Extracted records.
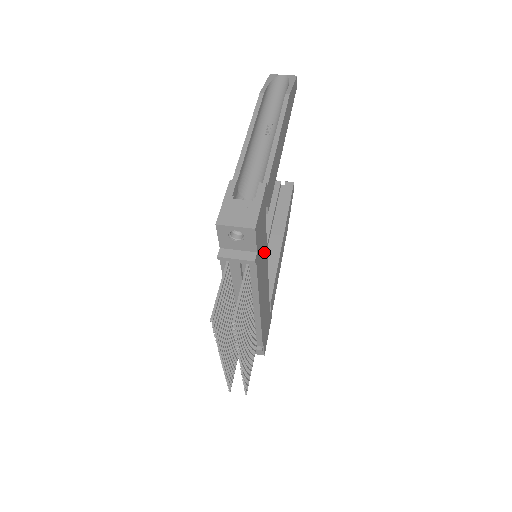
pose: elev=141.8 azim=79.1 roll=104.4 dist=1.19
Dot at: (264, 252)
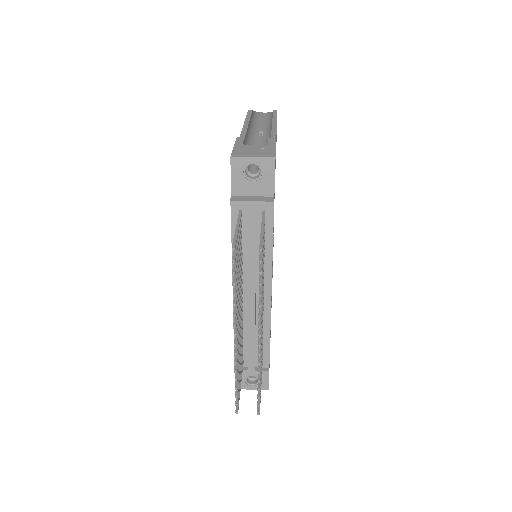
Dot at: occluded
--
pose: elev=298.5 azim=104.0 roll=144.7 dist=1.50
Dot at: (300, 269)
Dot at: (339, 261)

To be done. In the listing, swap "dist" for "distance" in the lines between the one holding "pose: elev=298.5 azim=104.0" and the one holding "Dot at: (339, 261)", inclusive. Return only those lines, with everything else left the same.

Problem solution.
pose: elev=298.5 azim=104.0 roll=144.7 distance=1.50
Dot at: (300, 269)
Dot at: (339, 261)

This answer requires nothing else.